Aim of the exercise:
Please repeat, from the entries that follow, the lines from the one containing "thumb ip: (107, 88)" through the one containing "pinky pip: (111, 118)" exactly, adding nothing.

Listed entries:
******************************

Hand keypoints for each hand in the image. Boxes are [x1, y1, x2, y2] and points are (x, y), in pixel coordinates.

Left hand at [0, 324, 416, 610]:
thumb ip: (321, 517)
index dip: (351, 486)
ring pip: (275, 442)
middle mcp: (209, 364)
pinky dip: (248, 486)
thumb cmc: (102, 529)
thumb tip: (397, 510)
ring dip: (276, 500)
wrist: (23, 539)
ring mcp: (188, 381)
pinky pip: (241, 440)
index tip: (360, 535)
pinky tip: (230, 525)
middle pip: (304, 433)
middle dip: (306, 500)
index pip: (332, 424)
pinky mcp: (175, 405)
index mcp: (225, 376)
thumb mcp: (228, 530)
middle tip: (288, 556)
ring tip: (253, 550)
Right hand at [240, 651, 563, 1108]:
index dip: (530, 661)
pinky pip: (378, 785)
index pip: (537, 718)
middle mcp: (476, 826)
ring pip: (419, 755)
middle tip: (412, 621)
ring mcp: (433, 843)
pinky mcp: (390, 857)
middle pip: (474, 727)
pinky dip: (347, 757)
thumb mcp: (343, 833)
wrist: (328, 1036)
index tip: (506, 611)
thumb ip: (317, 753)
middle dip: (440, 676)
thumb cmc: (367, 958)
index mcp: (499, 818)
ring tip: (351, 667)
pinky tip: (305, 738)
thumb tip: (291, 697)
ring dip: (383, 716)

******************************

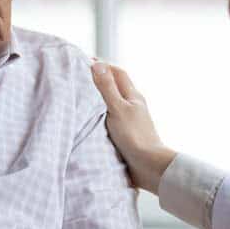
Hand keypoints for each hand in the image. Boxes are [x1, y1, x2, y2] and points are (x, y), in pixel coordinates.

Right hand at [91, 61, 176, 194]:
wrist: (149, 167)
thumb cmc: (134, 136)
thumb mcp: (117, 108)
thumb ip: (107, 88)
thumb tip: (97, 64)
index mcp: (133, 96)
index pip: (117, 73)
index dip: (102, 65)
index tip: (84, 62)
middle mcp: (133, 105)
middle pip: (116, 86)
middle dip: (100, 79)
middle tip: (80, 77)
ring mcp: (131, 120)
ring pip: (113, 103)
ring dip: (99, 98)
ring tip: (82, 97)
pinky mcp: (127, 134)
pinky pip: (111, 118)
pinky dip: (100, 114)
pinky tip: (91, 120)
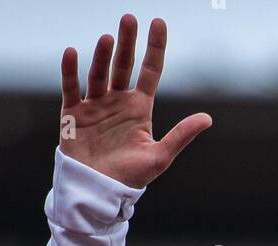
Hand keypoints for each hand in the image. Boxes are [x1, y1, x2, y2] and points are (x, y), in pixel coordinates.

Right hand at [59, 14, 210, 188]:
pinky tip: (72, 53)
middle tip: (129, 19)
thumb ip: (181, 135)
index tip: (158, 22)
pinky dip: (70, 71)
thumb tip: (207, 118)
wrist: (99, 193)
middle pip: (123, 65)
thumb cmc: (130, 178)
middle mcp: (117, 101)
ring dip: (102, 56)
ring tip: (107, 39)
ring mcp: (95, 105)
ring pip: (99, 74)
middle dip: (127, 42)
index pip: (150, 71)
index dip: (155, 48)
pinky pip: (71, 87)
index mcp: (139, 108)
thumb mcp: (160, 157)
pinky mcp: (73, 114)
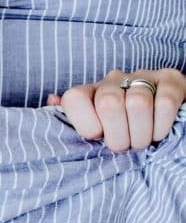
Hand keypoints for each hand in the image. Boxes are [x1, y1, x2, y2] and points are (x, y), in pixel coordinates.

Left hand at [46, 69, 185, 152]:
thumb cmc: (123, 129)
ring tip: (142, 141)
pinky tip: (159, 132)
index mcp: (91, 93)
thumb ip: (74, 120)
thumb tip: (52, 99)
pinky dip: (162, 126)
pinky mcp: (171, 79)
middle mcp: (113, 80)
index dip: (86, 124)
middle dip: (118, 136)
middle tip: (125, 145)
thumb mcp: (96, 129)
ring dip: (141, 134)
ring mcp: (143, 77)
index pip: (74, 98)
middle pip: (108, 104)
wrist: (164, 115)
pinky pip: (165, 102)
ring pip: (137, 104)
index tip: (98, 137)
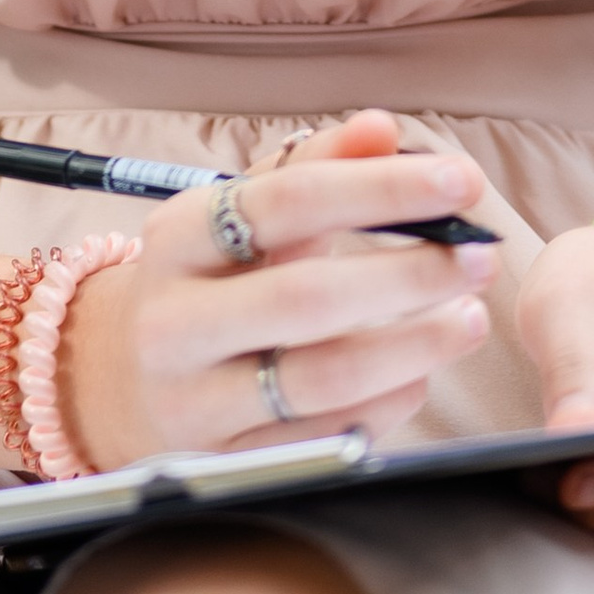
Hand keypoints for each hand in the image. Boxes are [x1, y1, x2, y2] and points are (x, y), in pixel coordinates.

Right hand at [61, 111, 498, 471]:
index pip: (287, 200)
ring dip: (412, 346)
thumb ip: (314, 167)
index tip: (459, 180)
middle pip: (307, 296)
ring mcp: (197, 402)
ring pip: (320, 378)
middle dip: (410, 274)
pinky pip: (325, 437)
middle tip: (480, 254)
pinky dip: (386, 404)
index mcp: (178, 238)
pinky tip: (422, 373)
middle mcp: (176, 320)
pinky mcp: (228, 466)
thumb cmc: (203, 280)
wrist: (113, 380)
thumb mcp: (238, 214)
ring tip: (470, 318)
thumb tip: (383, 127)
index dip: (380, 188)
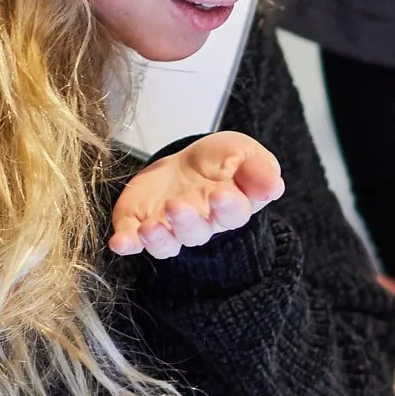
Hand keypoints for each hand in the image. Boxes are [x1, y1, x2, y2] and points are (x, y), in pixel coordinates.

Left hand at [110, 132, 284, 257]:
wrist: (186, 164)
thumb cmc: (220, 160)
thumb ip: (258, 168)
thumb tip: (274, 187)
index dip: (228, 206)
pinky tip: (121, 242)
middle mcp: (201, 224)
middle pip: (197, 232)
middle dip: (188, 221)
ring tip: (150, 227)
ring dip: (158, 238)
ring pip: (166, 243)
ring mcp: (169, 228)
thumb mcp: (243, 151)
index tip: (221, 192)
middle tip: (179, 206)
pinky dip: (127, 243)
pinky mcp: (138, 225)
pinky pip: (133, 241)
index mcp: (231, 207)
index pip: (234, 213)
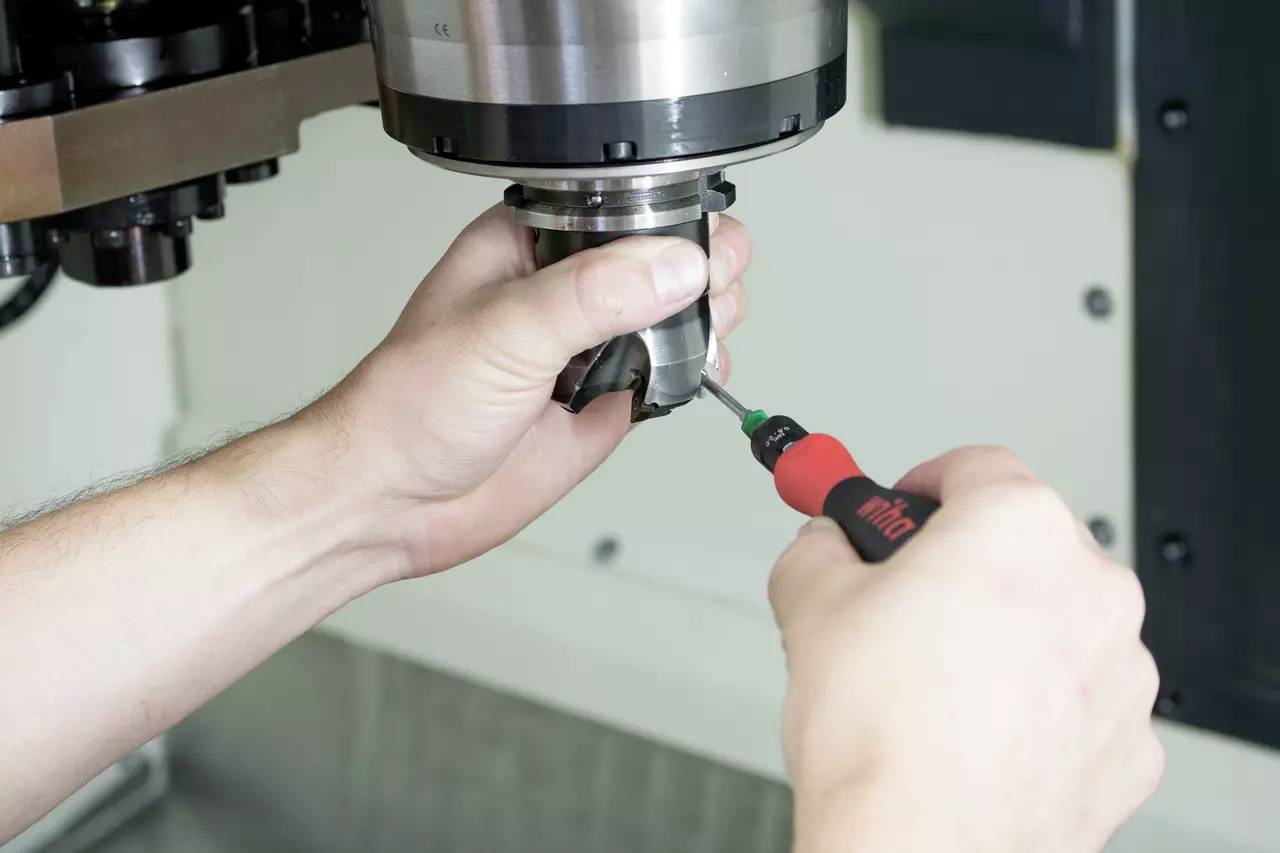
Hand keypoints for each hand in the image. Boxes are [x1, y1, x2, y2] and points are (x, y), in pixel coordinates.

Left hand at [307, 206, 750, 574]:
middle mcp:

******************************

Output below:
thumb ip: (107, 88)
thumb tip: (97, 64)
index mcp: (133, 96)
index pip: (117, 73)
index dip: (102, 65)
index tip: (84, 62)
middle mcp: (133, 105)
middle pip: (116, 86)
middle dip: (100, 79)
middle tip: (80, 77)
ring mcp: (131, 120)
ring pip: (113, 103)
ring dip: (99, 98)
ring tip: (82, 97)
pinky mcp: (127, 134)
pinky pip: (111, 118)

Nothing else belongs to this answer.